Controls engineer Don Kiser has determined that mechanical keyboards simply aren’t noisy sufficient, and set about constructing a tool to deal with that very downside — creating The Factor That Goes CLACK and Ding.
“I like mechanical keyboards,” Kiser explains, referring to the gadgets, in style amongst typists and sometimes hated by anybody with whom they need to share an workplace, which use often-clicky mechanical key switches instead of a quieter however mushier membrane, “and my coworkers joked my present keyboard wasn’t loud sufficient. So, I made the clacker.”
Designed to offer a mechanical keyboard actual meat, this “clacker” smacks a block of wooden with each press. (📷: Don Kiser)
The Clacker is a field housing a Teensy 4.1 microcontroller board and designed to take a seat between any USB keyboard and the host machine. The Teensy is given the job of intercepting every key press because it occurs, after which fires a chunky solenoid to bodily thwack a wood block — making a satisfying thunk significantly louder than the clicking of the actual key change.
“Why? Effectively, why not,” Kiser asks. “Positive, I might go purchase and 5251 wire it as much as run on mains energy and have an actual solenoid however that might get me fired. So, this obtained my level throughout and now mechanical keyboards are a factor at work.”
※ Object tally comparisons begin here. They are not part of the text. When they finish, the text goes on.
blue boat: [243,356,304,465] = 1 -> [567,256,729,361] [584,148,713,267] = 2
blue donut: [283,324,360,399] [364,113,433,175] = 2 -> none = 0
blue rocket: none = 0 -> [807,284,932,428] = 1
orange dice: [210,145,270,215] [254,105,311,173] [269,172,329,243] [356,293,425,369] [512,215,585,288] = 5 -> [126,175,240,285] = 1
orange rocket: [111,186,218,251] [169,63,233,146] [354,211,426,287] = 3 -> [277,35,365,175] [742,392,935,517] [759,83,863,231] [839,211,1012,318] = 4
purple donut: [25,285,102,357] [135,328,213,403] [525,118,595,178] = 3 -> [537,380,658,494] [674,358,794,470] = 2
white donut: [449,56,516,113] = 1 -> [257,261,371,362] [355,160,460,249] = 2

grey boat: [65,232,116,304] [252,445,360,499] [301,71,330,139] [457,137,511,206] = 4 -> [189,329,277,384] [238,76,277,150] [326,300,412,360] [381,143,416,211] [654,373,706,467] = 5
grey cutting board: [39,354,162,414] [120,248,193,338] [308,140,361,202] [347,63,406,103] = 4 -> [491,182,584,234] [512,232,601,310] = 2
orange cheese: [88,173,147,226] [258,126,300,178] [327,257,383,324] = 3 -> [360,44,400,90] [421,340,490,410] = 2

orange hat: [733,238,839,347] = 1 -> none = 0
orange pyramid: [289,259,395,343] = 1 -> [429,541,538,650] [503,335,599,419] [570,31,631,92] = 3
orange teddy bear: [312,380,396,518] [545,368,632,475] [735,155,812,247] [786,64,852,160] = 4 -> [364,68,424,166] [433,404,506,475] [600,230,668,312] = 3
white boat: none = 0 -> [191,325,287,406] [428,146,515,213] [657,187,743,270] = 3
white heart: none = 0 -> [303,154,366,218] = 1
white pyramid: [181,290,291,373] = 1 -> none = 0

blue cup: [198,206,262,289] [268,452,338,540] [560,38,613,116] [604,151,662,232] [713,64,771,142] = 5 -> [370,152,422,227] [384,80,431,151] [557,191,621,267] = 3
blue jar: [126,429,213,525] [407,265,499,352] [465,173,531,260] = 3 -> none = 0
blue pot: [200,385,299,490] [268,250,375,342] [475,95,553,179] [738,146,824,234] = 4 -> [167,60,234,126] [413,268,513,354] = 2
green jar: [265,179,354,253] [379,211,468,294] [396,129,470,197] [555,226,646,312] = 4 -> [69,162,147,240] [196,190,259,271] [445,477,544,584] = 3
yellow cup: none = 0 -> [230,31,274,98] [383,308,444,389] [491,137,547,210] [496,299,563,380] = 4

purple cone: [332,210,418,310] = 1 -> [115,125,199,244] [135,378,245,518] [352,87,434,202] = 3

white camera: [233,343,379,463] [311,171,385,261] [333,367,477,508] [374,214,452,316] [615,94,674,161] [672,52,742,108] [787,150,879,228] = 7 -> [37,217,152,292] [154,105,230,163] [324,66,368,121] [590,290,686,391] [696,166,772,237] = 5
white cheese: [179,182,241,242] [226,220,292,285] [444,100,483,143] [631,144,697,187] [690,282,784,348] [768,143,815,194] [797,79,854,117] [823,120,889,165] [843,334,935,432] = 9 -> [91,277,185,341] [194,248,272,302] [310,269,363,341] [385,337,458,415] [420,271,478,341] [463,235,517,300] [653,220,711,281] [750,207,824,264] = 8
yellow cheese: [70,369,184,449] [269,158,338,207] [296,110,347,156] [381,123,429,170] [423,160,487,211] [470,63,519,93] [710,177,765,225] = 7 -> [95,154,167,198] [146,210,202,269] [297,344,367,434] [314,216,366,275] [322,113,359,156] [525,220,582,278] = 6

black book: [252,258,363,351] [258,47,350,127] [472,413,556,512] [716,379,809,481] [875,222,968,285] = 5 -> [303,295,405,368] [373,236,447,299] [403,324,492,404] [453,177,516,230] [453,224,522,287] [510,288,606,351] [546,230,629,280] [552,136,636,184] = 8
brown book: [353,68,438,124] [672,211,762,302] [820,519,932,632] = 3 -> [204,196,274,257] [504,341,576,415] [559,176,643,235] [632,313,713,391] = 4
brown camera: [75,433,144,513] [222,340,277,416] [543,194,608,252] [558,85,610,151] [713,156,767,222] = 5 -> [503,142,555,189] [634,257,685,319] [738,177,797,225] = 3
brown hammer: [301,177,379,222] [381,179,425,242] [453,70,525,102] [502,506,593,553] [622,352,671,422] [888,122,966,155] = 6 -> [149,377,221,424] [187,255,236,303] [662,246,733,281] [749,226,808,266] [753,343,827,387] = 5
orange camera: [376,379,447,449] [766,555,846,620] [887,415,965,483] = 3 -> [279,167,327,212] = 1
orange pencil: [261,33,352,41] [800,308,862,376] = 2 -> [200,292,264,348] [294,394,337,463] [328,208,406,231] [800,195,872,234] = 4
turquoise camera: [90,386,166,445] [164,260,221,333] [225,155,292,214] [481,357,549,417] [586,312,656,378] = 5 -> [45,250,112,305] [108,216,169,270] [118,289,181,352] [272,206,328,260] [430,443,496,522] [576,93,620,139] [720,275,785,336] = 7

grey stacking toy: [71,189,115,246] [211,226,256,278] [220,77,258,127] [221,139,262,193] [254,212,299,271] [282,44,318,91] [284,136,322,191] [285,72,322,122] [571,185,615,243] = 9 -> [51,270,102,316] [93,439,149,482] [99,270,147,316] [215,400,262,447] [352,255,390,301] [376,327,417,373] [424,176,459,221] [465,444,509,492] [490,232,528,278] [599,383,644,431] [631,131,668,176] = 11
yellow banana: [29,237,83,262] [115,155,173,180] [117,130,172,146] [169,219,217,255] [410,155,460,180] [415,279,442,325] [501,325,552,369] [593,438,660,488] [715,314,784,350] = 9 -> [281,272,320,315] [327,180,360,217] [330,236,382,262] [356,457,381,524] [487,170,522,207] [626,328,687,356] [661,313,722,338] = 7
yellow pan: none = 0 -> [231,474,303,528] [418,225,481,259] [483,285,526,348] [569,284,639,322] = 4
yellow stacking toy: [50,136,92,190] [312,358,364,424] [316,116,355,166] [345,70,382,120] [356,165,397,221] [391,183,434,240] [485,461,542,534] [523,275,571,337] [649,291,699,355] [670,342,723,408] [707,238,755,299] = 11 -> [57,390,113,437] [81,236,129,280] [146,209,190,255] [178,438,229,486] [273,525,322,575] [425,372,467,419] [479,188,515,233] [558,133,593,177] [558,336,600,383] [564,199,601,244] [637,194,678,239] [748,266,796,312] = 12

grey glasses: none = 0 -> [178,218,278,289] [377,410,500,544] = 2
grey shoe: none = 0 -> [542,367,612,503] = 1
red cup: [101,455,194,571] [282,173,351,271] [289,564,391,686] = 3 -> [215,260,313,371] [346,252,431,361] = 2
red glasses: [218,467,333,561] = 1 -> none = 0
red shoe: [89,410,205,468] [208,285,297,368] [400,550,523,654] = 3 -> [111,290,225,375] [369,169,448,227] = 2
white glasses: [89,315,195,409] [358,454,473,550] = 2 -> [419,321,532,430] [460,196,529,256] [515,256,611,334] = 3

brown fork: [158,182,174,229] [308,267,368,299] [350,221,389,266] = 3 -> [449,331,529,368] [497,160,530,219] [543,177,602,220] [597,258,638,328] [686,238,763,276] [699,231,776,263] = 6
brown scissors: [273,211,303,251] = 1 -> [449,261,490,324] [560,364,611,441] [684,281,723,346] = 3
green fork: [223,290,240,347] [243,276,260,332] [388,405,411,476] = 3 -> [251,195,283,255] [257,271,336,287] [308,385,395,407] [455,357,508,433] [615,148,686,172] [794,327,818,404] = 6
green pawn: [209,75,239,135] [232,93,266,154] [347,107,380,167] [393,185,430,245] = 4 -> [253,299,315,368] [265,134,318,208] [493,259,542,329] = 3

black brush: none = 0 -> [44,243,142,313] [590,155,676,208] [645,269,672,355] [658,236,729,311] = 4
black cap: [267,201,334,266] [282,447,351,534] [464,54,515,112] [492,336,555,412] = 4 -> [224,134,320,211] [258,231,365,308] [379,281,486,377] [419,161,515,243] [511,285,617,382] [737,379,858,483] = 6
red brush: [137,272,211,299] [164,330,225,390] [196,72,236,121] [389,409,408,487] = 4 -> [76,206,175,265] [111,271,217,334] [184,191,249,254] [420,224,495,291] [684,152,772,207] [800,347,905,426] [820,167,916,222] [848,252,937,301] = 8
The machine has one other couple of tips up its sleeve, too, past merely hitting a block of wooden. Impressed by the carriage return bell of conventional keyboards, a press of the Enter or Return key leaves the wood block alone and as an alternative rings a bell — whereas hitting Caps Lock performs the Tremendous Mario Bros. mushroom-growth sound when enabled then its shrinking counterpart when disabled.
The construct consists of one solenoid to hit the wooden, one other to ring a bell, and a speaker for sound results too. (📷: Don Kiser)
Kiser is not the one one to want somewhat extra meat from the sound of a mechanical keyboard: in March final yr Ming-Gih Lam confirmed off the Purple Herring Solenoid Version, a customized split-layout mechanical keyboard which — because the identify implies — included a solenoid triggered on key press. A management system allowed the quantity of the ensuing hit to be adjusted — or disabled completely for quiet typing.
A full write-up and components checklist is on the market on Kiser’s Hackaday.io web page.